*** Text passage Section Begins ***
Every offseason, fans and beat reporters alike consider the needs of the team. Who to target in free agency? Who to target in the draft? For the Las Vegas Raiders, what they need is something they can’t simply sign, draft or trade for.
Antonio Pierce earned the title of full-time head coach after rallying the Raiders to a surprising 5-4 record in the final nine games of the 2023 season. It is a title that owner Mark Davis has appointed to seven different men since he took over the franchise in 2011.
Looking back to 2011, things were looking up for the Silver and Black. After enduring years of instability, the Raiders went 8-8 in 2010 and “weren’t losers anymore” in the words of Tom Cable, who wouldn’t be kept around for the next season.
*** Text passage Section Ends ***
Continue the Raiders coaching article from where it stops.
*** Information given Section Begins ***
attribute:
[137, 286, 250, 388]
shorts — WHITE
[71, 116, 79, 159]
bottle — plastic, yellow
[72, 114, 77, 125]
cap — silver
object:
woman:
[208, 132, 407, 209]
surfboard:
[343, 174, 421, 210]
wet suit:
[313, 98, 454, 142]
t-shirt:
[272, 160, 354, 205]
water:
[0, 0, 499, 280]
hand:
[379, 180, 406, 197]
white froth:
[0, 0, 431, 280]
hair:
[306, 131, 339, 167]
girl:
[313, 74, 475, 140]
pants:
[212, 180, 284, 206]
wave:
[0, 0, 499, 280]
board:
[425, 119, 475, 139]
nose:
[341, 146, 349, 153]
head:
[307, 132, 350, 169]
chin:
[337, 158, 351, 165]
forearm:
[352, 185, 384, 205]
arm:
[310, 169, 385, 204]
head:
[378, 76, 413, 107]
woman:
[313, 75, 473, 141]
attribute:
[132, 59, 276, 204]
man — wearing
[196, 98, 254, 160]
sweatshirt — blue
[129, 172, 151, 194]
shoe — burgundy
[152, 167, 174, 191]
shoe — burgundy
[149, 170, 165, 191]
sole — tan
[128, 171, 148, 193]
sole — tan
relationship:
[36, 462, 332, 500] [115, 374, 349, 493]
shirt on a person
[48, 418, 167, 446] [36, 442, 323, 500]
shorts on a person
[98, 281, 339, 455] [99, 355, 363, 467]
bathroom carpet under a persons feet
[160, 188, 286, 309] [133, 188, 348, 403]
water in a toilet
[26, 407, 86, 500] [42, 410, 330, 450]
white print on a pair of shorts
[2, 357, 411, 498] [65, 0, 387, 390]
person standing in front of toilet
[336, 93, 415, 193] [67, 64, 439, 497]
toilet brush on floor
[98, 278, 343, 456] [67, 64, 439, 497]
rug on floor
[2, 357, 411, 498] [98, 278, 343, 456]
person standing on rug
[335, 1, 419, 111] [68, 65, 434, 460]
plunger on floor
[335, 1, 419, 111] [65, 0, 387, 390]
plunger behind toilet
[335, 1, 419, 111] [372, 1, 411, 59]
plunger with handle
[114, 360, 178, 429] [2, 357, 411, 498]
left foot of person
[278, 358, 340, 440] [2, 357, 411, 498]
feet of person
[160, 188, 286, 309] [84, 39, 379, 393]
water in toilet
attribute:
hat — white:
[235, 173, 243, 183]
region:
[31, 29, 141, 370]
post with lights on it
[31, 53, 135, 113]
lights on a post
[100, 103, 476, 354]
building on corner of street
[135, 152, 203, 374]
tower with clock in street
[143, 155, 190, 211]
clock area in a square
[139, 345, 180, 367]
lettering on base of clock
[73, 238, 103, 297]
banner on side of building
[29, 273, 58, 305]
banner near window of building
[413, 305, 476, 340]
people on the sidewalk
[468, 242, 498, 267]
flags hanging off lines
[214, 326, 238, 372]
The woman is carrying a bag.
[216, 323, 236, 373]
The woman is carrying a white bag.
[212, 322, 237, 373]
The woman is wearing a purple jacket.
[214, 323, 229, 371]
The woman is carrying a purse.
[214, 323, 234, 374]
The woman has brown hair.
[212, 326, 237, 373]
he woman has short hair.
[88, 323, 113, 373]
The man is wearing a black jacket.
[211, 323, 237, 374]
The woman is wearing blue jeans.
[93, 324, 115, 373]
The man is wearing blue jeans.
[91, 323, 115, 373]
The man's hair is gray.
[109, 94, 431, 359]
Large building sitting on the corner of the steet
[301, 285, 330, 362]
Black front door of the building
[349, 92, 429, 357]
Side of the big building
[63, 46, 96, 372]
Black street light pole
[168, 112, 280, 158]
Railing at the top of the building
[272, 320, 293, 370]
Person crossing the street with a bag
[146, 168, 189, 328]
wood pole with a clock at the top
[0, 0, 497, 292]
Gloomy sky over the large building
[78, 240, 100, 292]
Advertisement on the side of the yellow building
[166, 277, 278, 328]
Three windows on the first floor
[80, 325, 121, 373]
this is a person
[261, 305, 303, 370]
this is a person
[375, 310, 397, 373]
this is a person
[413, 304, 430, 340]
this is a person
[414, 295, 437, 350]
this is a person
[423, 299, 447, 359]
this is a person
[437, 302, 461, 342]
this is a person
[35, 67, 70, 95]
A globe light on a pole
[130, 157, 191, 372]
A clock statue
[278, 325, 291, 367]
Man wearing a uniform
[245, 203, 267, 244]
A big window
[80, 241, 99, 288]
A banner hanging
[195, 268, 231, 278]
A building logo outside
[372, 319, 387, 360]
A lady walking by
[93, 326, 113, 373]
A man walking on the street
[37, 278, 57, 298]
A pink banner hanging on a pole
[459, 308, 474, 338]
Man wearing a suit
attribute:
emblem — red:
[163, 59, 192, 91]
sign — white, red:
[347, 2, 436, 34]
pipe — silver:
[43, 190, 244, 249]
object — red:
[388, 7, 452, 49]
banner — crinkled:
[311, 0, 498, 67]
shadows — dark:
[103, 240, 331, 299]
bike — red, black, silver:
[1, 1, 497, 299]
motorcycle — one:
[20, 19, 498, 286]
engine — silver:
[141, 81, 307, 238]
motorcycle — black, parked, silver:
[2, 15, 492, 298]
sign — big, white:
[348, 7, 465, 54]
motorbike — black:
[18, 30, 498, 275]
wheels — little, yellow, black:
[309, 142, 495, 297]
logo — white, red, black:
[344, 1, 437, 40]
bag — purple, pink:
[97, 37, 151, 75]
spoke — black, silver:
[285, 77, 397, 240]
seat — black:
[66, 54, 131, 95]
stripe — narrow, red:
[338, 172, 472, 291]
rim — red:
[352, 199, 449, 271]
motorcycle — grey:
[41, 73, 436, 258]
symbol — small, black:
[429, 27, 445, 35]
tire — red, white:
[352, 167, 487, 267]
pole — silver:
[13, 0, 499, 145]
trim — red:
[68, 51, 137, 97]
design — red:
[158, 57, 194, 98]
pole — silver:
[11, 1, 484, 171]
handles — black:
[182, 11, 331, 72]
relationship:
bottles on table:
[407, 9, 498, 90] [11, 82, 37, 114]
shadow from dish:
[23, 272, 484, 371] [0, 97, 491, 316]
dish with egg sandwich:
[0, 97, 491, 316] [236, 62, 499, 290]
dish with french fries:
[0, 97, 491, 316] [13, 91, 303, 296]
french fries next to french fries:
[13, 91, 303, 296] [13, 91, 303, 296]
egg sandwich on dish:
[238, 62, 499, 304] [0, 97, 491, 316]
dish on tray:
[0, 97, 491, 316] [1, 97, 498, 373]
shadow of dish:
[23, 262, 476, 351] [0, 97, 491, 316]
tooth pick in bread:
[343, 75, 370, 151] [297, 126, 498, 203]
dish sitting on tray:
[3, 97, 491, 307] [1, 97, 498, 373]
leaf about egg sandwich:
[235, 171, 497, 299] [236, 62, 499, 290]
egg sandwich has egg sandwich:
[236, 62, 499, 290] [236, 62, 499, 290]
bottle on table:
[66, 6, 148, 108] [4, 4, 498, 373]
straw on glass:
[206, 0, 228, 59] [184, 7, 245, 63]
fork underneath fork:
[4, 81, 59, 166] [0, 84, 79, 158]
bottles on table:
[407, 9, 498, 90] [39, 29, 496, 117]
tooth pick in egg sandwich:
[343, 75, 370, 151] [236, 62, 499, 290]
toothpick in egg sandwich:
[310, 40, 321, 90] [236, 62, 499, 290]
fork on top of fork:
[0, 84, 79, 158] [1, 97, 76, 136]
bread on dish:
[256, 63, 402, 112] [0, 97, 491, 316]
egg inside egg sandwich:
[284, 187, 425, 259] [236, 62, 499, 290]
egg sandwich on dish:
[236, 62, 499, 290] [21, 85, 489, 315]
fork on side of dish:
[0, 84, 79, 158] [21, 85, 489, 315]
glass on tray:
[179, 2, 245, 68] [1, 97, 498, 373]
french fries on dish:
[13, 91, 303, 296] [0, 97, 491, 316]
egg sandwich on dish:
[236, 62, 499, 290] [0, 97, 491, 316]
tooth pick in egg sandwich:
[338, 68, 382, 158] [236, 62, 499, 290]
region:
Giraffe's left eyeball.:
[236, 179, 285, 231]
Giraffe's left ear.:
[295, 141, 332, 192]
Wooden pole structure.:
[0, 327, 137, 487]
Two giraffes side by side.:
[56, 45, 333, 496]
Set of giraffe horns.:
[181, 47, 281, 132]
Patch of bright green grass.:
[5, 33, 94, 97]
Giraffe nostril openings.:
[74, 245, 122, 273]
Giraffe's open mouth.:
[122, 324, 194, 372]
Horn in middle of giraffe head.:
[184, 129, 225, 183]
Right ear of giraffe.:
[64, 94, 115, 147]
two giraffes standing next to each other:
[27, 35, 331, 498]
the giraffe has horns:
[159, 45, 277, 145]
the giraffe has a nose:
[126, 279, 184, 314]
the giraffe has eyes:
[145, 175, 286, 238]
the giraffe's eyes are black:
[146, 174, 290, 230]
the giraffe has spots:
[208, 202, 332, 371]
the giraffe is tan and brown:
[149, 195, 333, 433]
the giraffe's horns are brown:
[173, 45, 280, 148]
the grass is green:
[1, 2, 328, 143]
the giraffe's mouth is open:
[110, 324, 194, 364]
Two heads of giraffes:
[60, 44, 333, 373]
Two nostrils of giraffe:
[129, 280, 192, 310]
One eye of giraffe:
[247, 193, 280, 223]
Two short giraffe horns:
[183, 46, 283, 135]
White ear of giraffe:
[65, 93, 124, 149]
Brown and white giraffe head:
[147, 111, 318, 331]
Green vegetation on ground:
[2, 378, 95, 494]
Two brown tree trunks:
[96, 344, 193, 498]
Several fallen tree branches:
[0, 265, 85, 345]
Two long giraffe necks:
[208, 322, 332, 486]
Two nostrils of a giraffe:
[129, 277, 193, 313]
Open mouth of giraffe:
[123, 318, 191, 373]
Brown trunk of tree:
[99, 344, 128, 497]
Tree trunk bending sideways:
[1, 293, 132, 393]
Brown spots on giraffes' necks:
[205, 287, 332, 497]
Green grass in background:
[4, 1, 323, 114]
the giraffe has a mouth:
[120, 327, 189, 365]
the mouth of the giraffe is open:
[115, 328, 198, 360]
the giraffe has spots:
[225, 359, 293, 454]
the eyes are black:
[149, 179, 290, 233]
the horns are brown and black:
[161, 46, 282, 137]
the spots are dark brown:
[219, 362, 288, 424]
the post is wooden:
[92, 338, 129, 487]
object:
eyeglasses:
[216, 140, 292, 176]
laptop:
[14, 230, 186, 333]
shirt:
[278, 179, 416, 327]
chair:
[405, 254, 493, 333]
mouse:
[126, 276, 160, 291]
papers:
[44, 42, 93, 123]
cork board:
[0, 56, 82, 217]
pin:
*** Information given Section Ends ***
Result for this exercise:
In that next season, Hue Jackson had the Raiders playing their best football since their Super Bowl appearance eight years earlier. Darren McFadden looked like an MVP candidate and Jason Campbell looked like the long-searched-for answer at quarterback. The sense of newfound stability would be short lived. By the end of the season, Al Davis had passed away, Campbell had a season-ending injury which prompted trading their first and second round picks for Carson Palmer and although the Raiders were 7-4 at one point, they finished 8-8 and missed the playoffs by one game; ceding the AFC West to the Tim Tebow-led Denver Broncos.
With Al gone, the team would be controlled by Mark Davis and the search for stability continued.
Mark said all the right things. He admitted that there were things he didn’t know and he consulted with legends like Jon Madden and Ron Wolf in his first ever search for a general manager. Mark hired Reggie McKenzie and the next coach would be Dennis Allen.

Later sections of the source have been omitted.